Masa Depan Planet-Planet di Tata Surya Kita


Bagaimana dengan masa depan planet yang kita kenal? Sifat acak di sistem ini begitu tinggi,
kata teoretikus Greg Laughlin dari University of California, Santa Cruz, sehingga ramalan—
maupun rekonstruksi sejarah—harus disajikan dalam kerangka probabilitas.

Kalangan ilmuwan sangat yakin bahwa keempat planet raksasa sudah selesai berkelana dan
akan tetap berada di orbit yang sama selama lima miliar tahun ke depan, sementara matahari
yang menua diperkirakan akan menggembung dan melahap planet-dalam. Tetapi, tidak jelas
apakah planet-dalam—Merkurius, Venus, Bumi, dan Mars—saat itu masih ada dan akan mati
seperti itu.
“Ada peluang satu persen bahwa tata surya-dalam akan semakin tidak stabil secara drastis
selama lima juta tahun ke depan,” kata Laughlin. Masalahnya adalah hubungan jarak-jauh
yang aneh antara Yupiter dan Merkurius. Ketika gerak terdekat Yupiter ke matahari sejajar
dengan orbit Merkurius yang sangat datar dengan cara yang tepat, Yupiter memberi tarikan
kecil tapi stabil.

Setelah miliaran tahun, ini membuka peluang 1 banding 100 bagi Merkurius untuk melintasi
orbit Venus.

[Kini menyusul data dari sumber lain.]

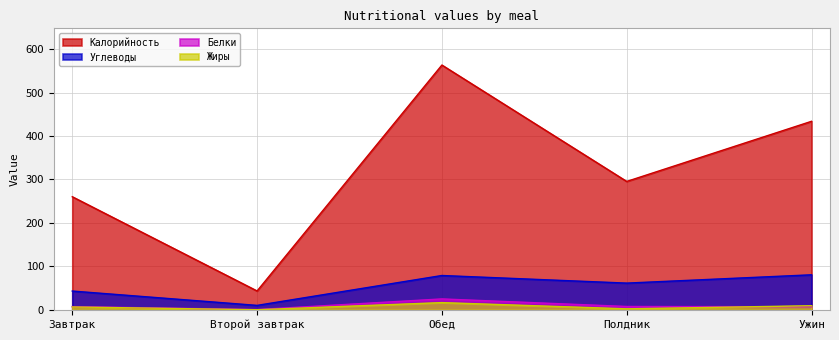

What is the difference between the Белки values at Полдник and Завтрак?

0.3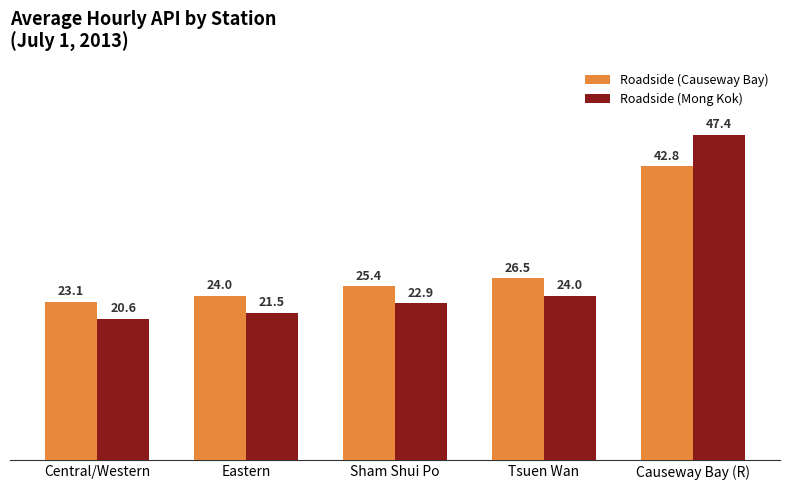

What is the total value across all series at Eastern?

45.5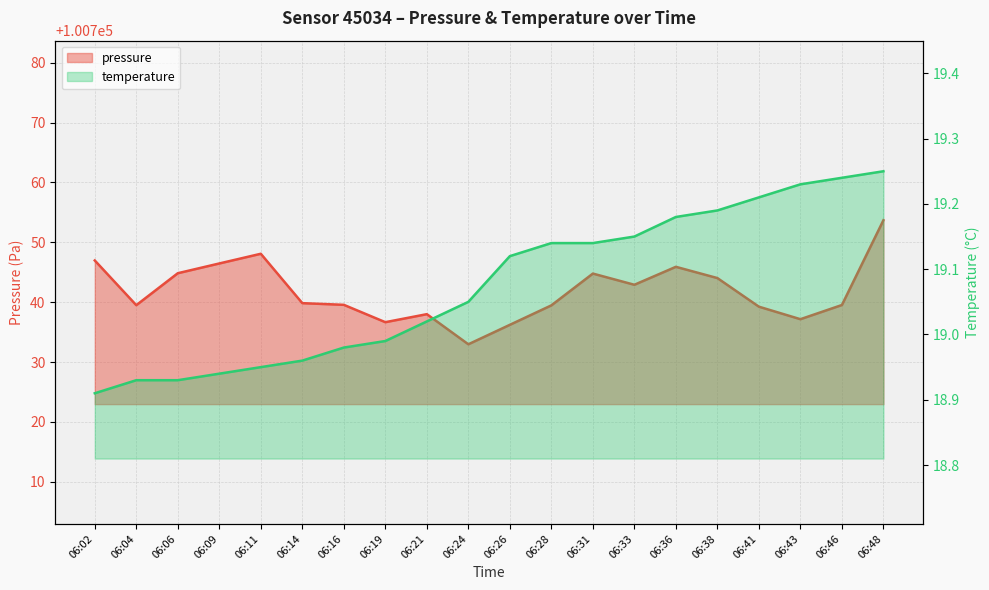

What is the maximum value for pressure?

100753.7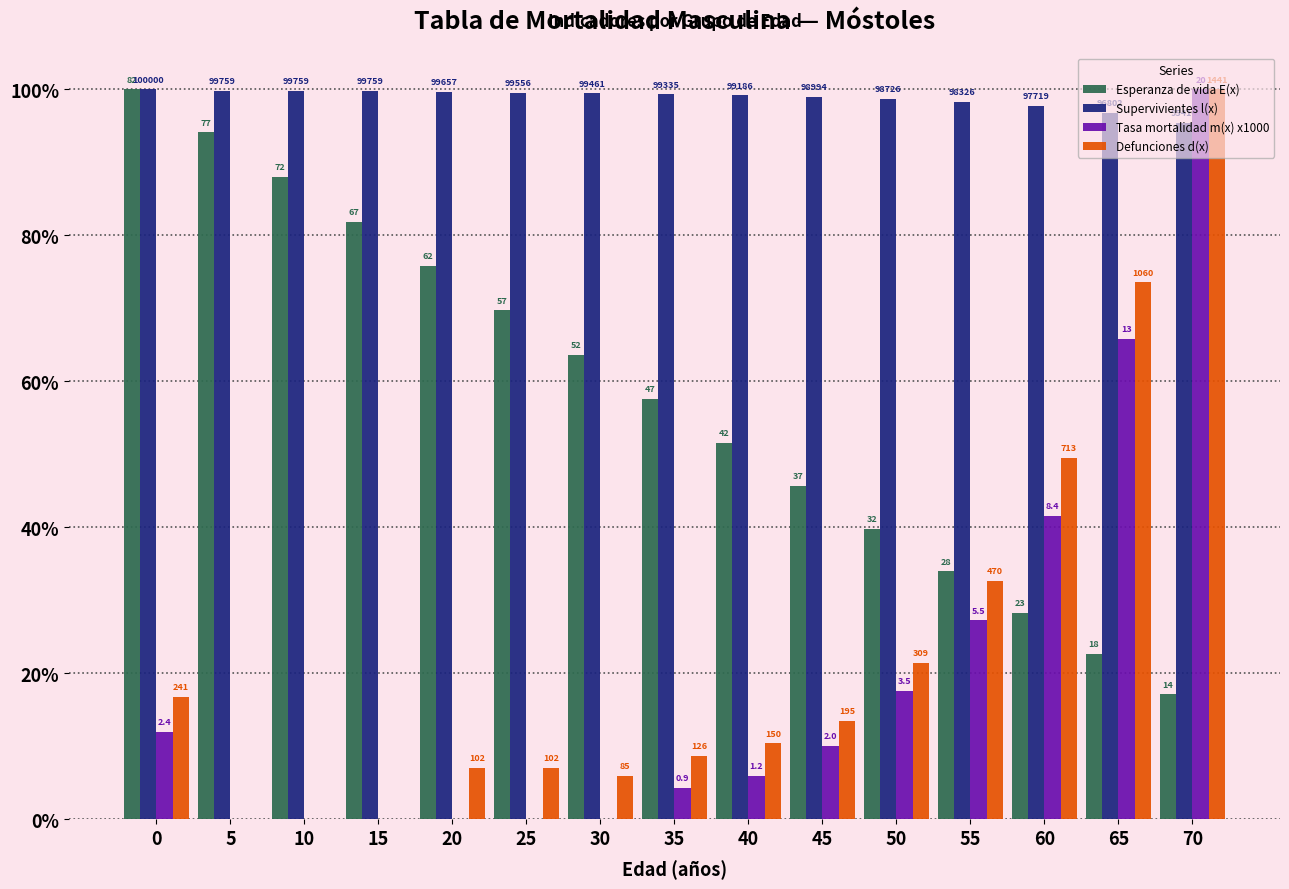

What are all the series names shown in the legend?

Esperanza de vida E(x), Supervivientes l(x), Tasa mortalidad m(x) x1000, Defunciones d(x)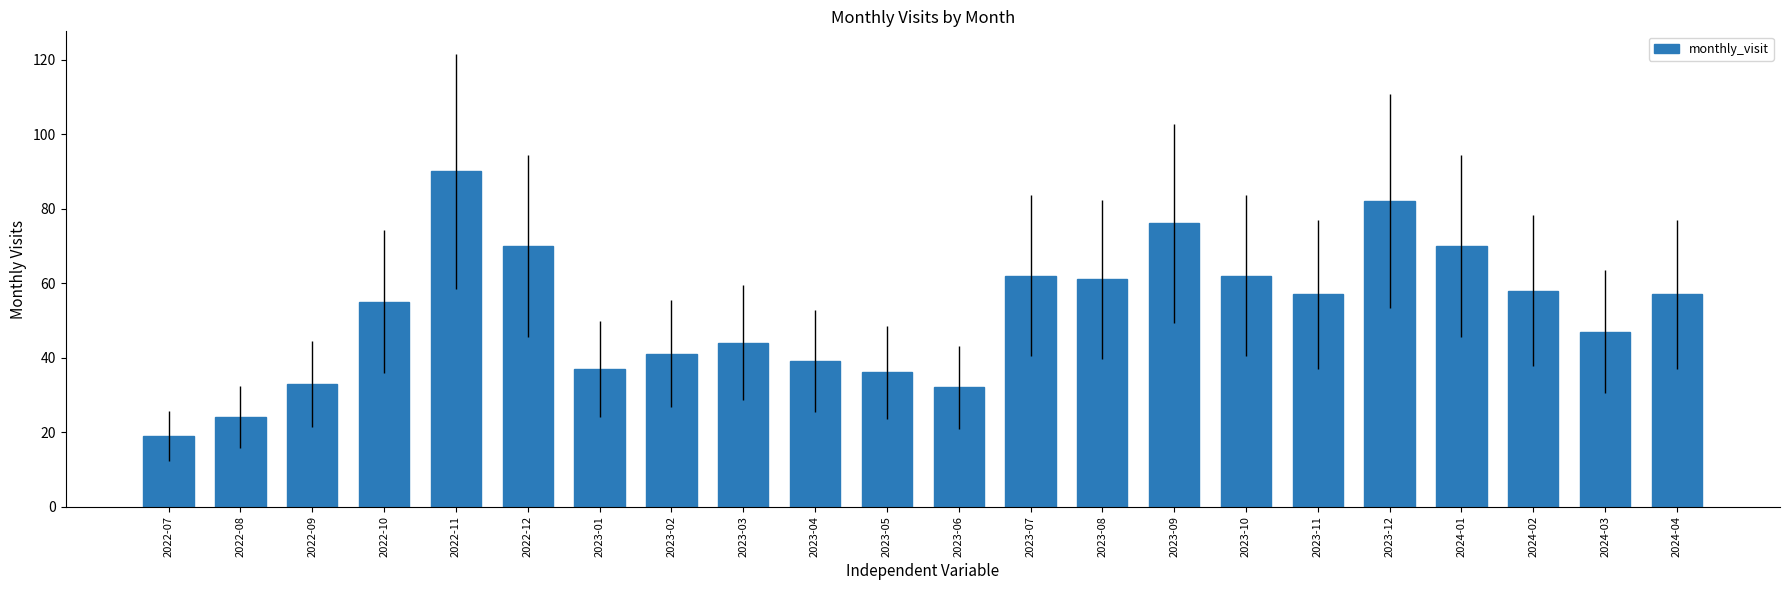

What is the label of the 21st bar from the right?

2022-08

Ada juga peluang 1 banding 500 bahwa jika Merkurius menggila, planet itu juga
akan mengganggu orbit Venus atau Mars, cukup untuk menyebabkan salah satunya menabrak
Bumi—atau meleset sejauh beberapa ribu kilometer. “Seluruh Bumi akan melar dan meleleh
seperti gulali,” kata Laughlin.

Risiko kecil kiamat itu—peluang 1 banding 50.000 bahwa Bumi akan hancur akibat
kekacauan orbit sebelum sempat dihanguskan matahari—adalah peninggalan dari masa muda
tata surya, sebelum susunannya terbalik-balik. “Kalau gravitasi diberi cukup waktu,” kata
Levison, “akibatnya adalah hal-hal seperti ini.”